_Directions for this task_
From the first line of the listing to the last, set down everything exactly, but skip the images.
- Opening Delimiter -
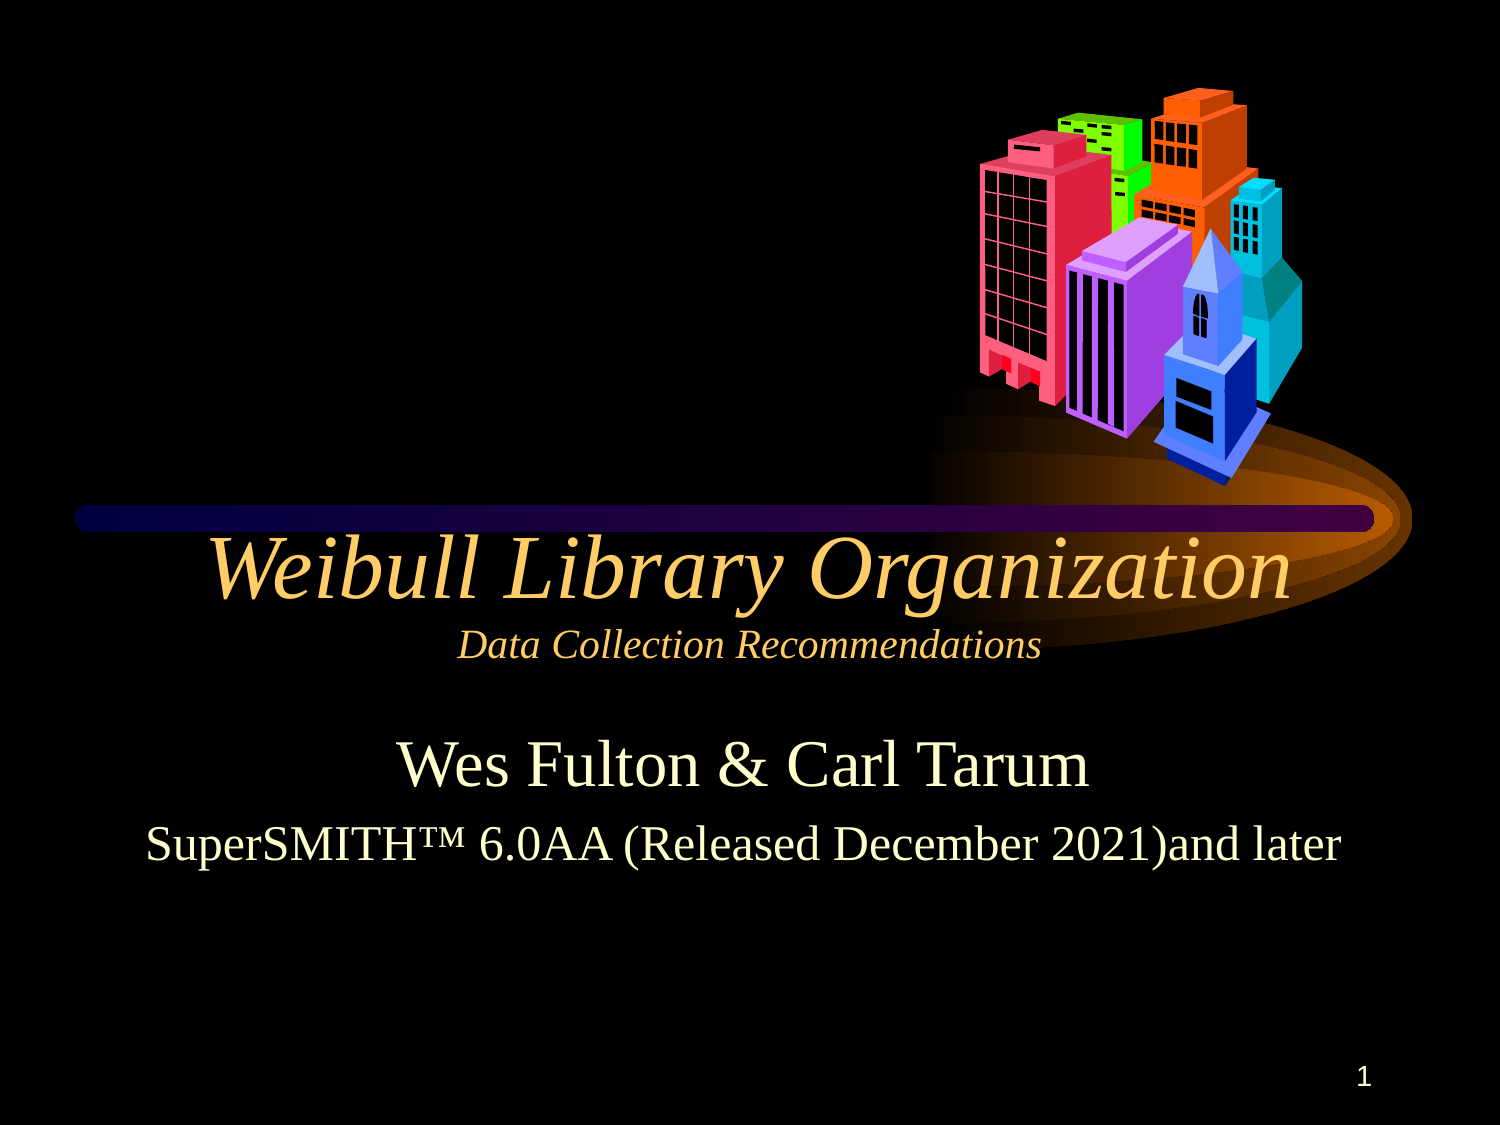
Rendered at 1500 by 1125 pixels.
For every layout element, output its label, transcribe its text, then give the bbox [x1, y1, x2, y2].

slide_number 1 [1074, 1037, 1388, 1113]
title Weibull Library Organization Data Collection Recommendations [112, 487, 1388, 675]
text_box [979, 87, 1304, 488]
subtitle Wes Fulton & Carl Tarum SuperSMITH™ 6.0AA (Released December 2021)and later [62, 712, 1425, 988]
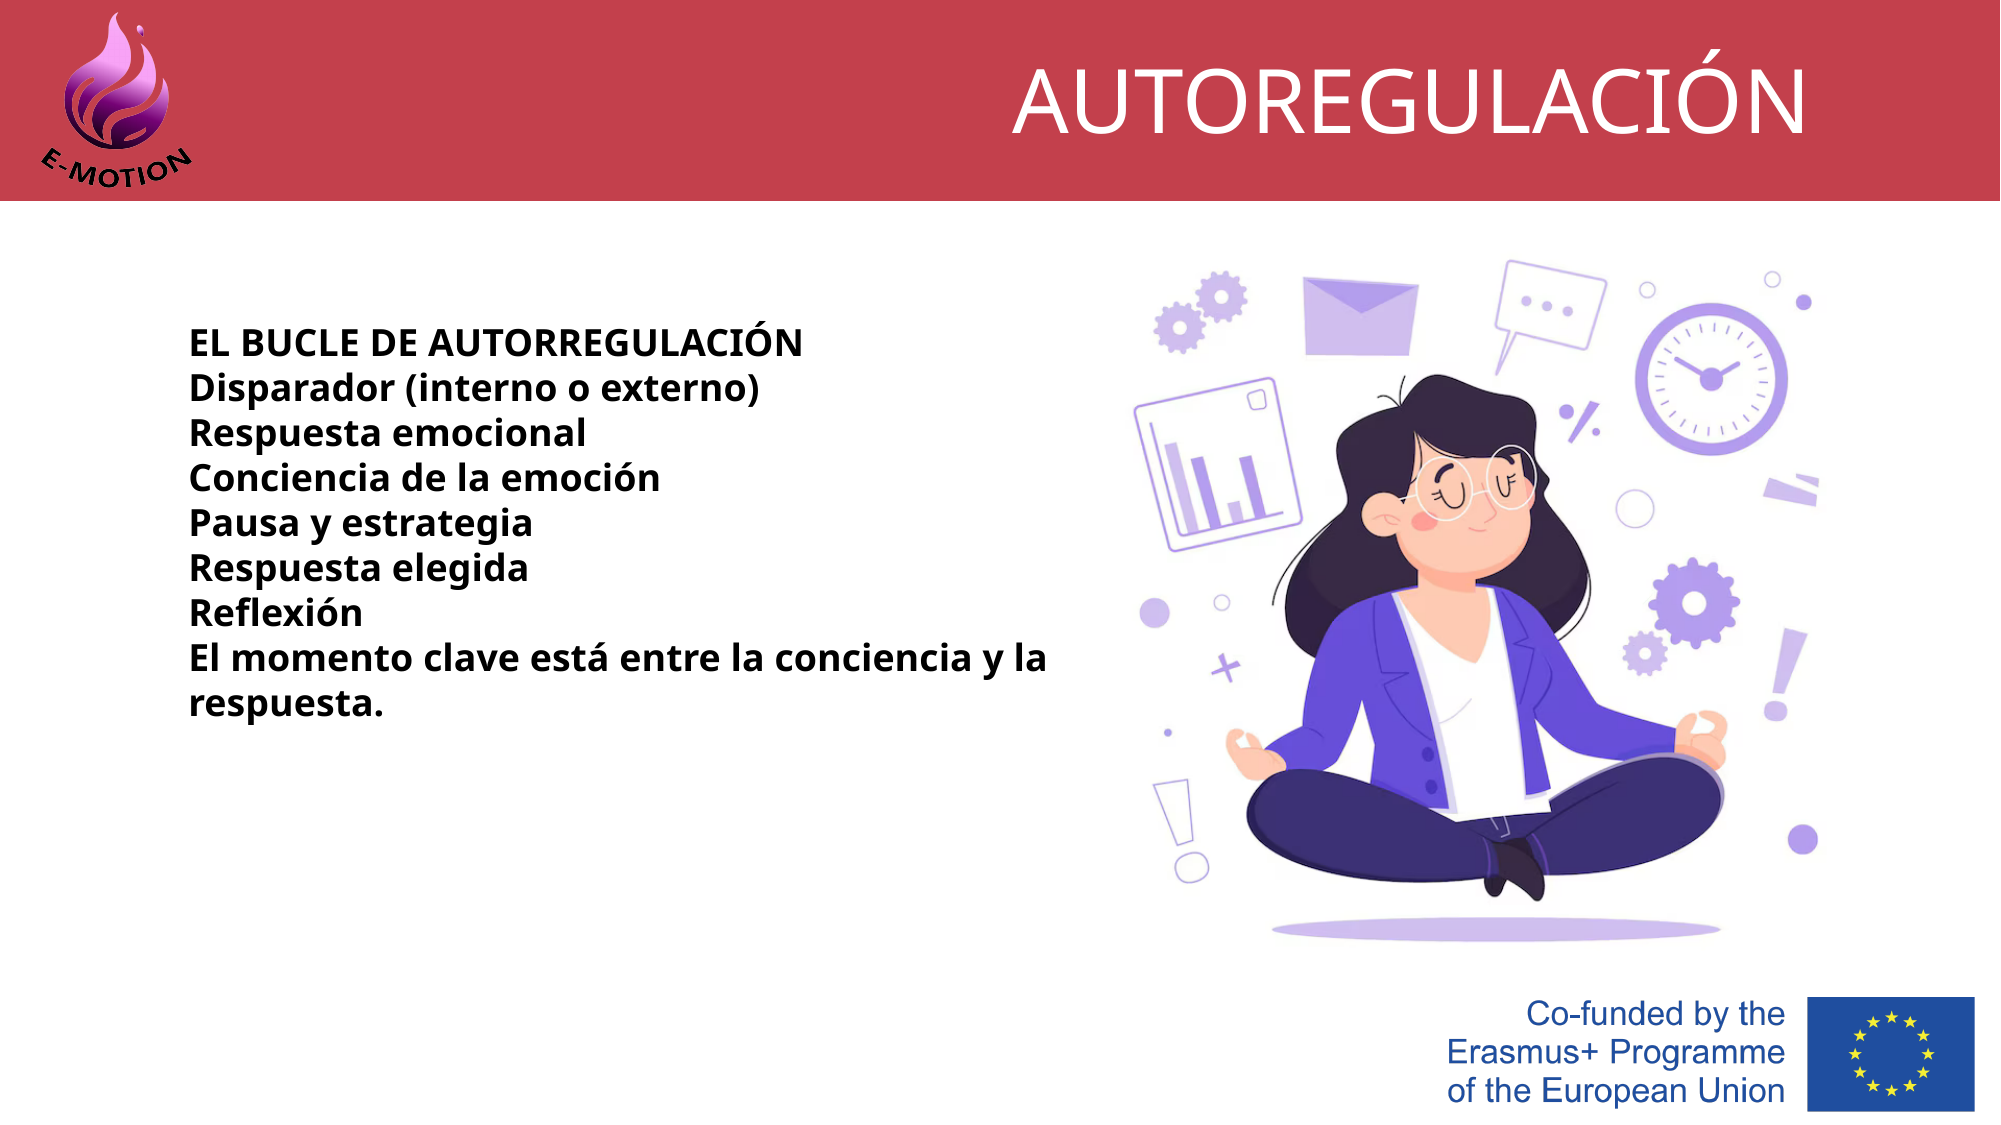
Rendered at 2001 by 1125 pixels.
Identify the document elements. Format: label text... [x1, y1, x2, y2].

picture [1091, 212, 1864, 984]
picture [0, 0, 253, 247]
text_box EL BUCLE DE AUTORREGULACIÓN Disparador (interno o externo) Respuesta emocional Conciencia de la emoción Pausa y estrategia Respuesta elegida Reflexión El momento clave está entre la conciencia y la respuesta. [173, 311, 1091, 732]
text_box AUTOREGULACIÓN [813, 36, 1827, 311]
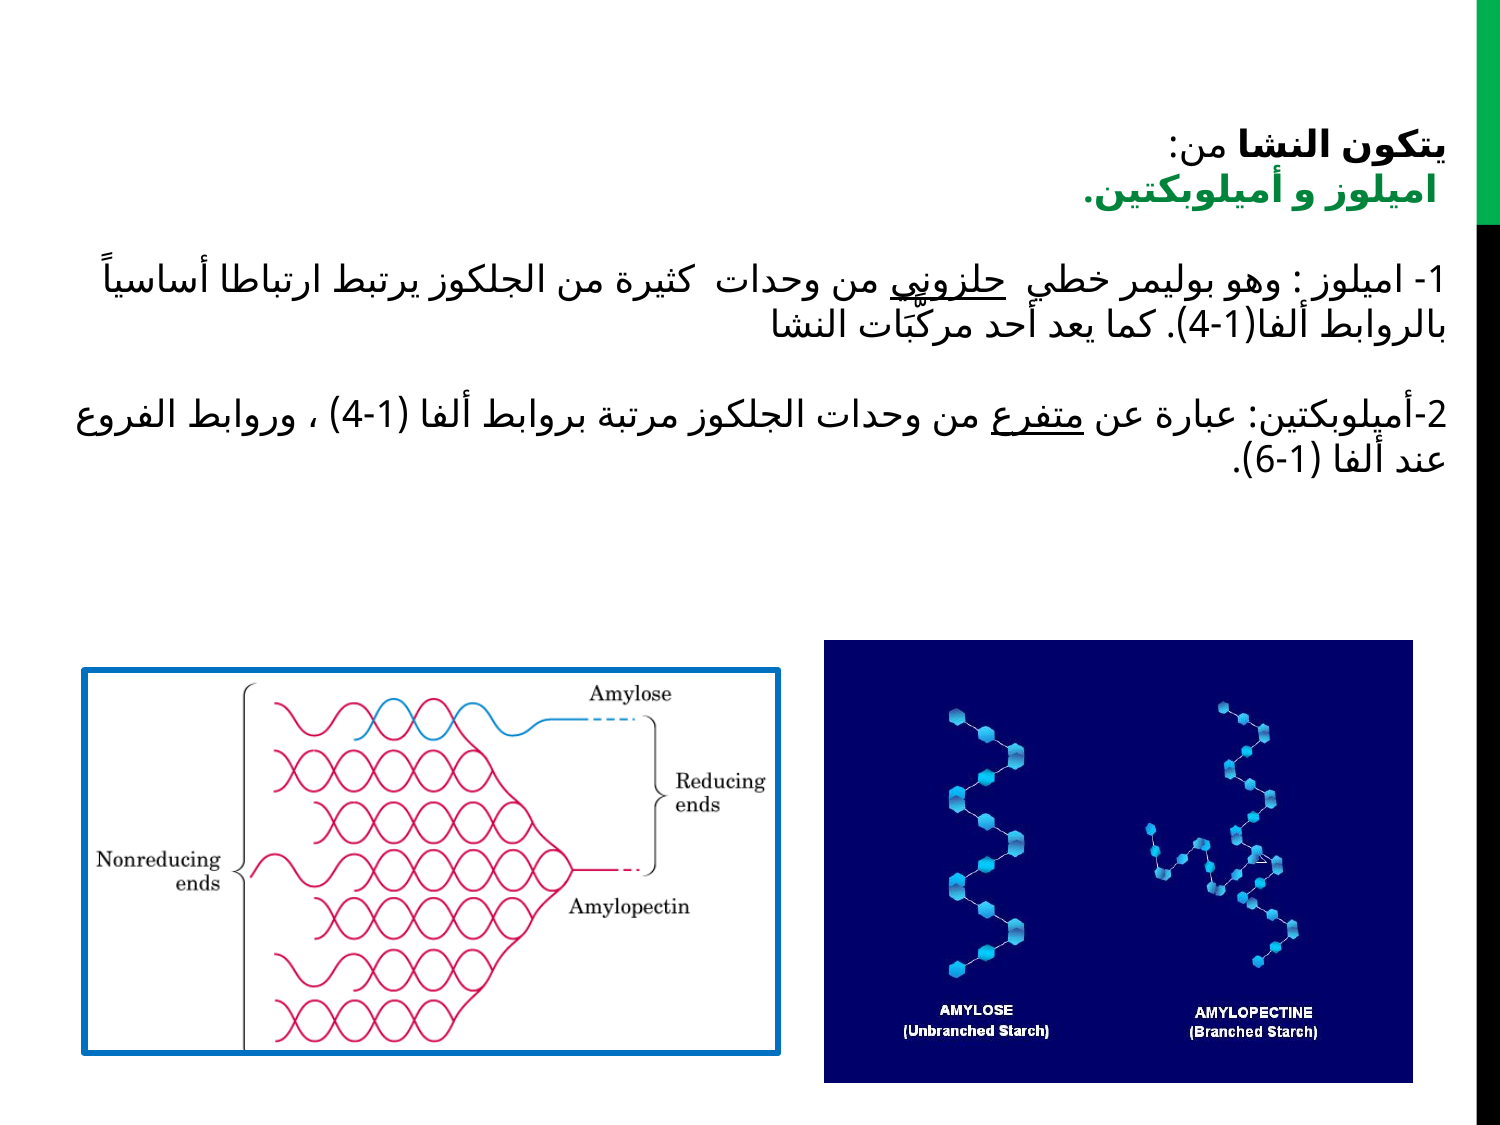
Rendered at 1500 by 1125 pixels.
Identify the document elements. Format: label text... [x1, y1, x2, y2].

text_box يتكون النشا من: اميلوز و أميلوبكتين. 1- اميلوز : وهو بوليمر خطي حلزوني من وحدات كثيرة من الجلكوز يرتبط ارتباطا أساسياً بالروابط ألفا(1-4). كما يعد أحد مركَّبَات النشا 2-أميلوبكتين: عبارة عن متفرع من وحدات الجلكوز مرتبة بروابط ألفا (1-4) ، وروابط الفروع عند ألفا (1-6). [49, 112, 1463, 533]
picture [823, 640, 1413, 1083]
picture [86, 672, 776, 1051]
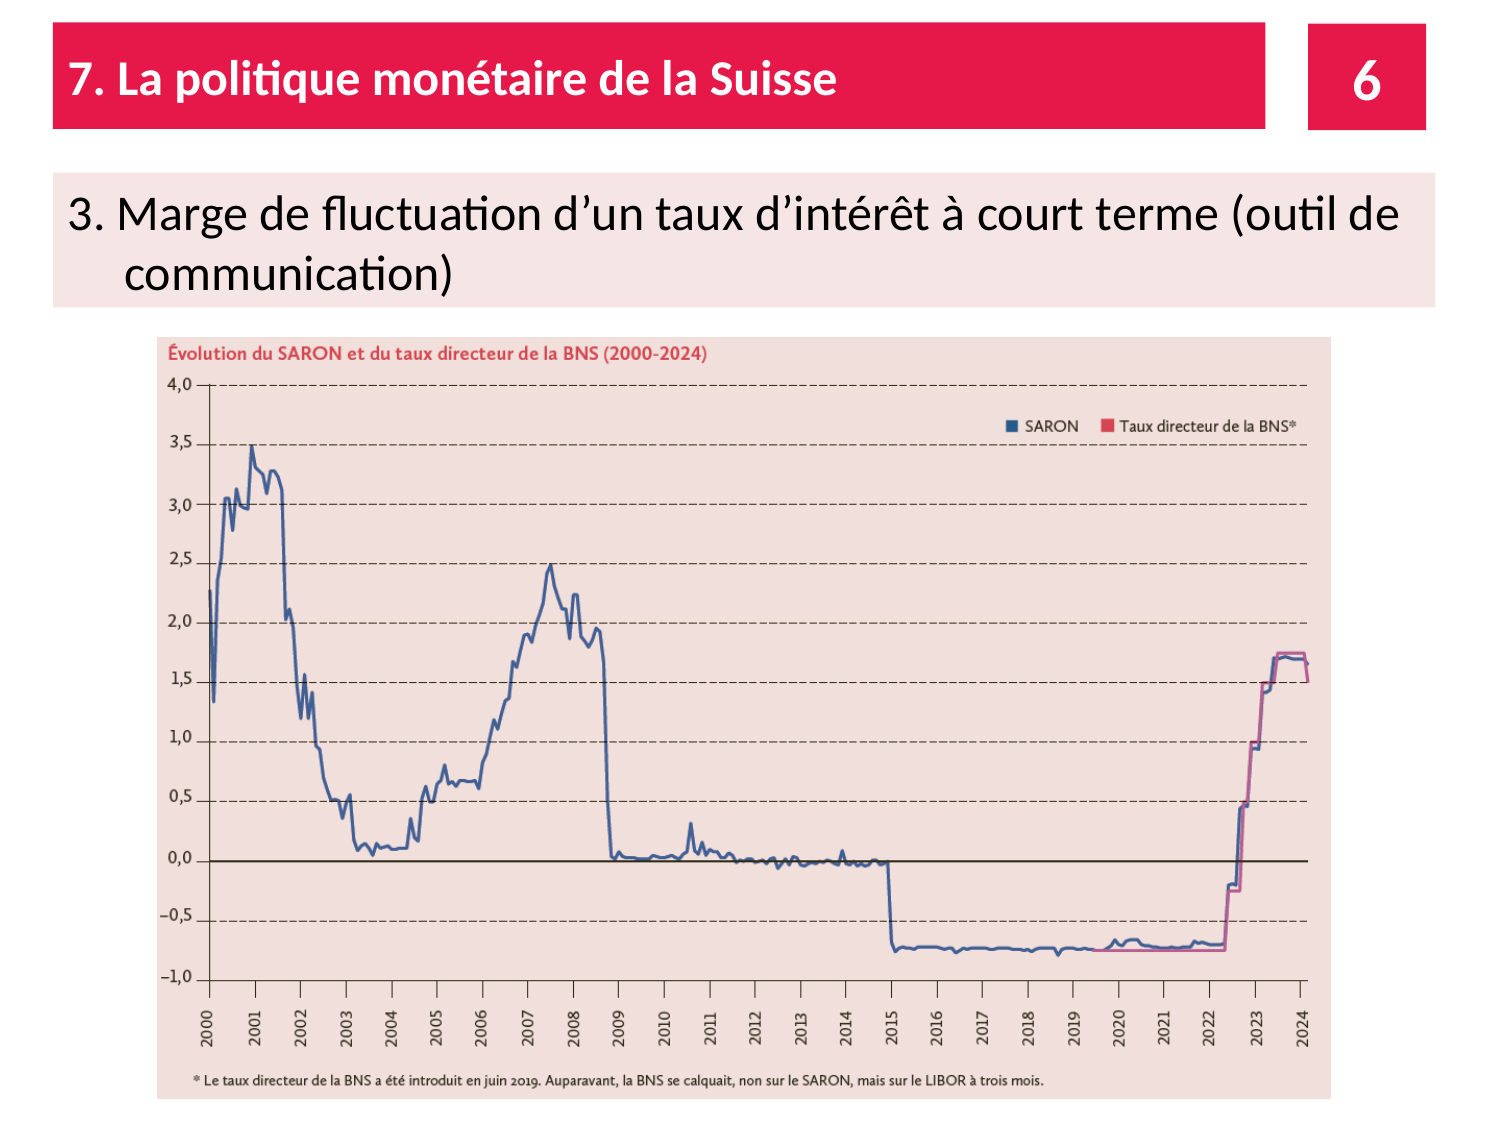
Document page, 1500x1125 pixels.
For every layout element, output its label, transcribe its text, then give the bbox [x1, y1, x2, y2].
- Closing Delimiter -
_Your solution_
Rendered at 1500 by 1125 pixels.
For every layout element, output its label, transcribe its text, then give the bbox [x1, y1, x2, y2].

slide_number 1 [1074, 1037, 1388, 1113]
title Weibull Library Organization Data Collection Recommendations [112, 487, 1388, 675]
text_box [979, 87, 1304, 488]
subtitle Wes Fulton & Carl Tarum SuperSMITH™ 6.0AA (Released December 2021)and later [62, 712, 1425, 988]
Rendered at 2001 by 1125 pixels.
Identify the document elements. Format: label text... [x1, y1, x2, y2].

picture [1091, 212, 1864, 984]
picture [0, 0, 253, 247]
text_box EL BUCLE DE AUTORREGULACIÓN Disparador (interno o externo) Respuesta emocional Conciencia de la emoción Pausa y estrategia Respuesta elegida Reflexión El momento clave está entre la conciencia y la respuesta. [173, 311, 1091, 732]
text_box AUTOREGULACIÓN [813, 36, 1827, 311]
Rendered at 1500 by 1125 pixels.
Identify the document elements. Format: label text... [x1, y1, x2, y2].

text_box يتكون النشا من: اميلوز و أميلوبكتين. 1- اميلوز : وهو بوليمر خطي حلزوني من وحدات كثيرة من الجلكوز يرتبط ارتباطا أساسياً بالروابط ألفا(1-4). كما يعد أحد مركَّبَات النشا 2-أميلوبكتين: عبارة عن متفرع من وحدات الجلكوز مرتبة بروابط ألفا (1-4) ، وروابط الفروع عند ألفا (1-6). [49, 112, 1463, 533]
picture [823, 640, 1413, 1083]
picture [86, 672, 776, 1051]
Document page, 1500x1125 pixels.
For every layout element, output its label, transcribe its text, then give the bbox [x1, y1, x2, y2].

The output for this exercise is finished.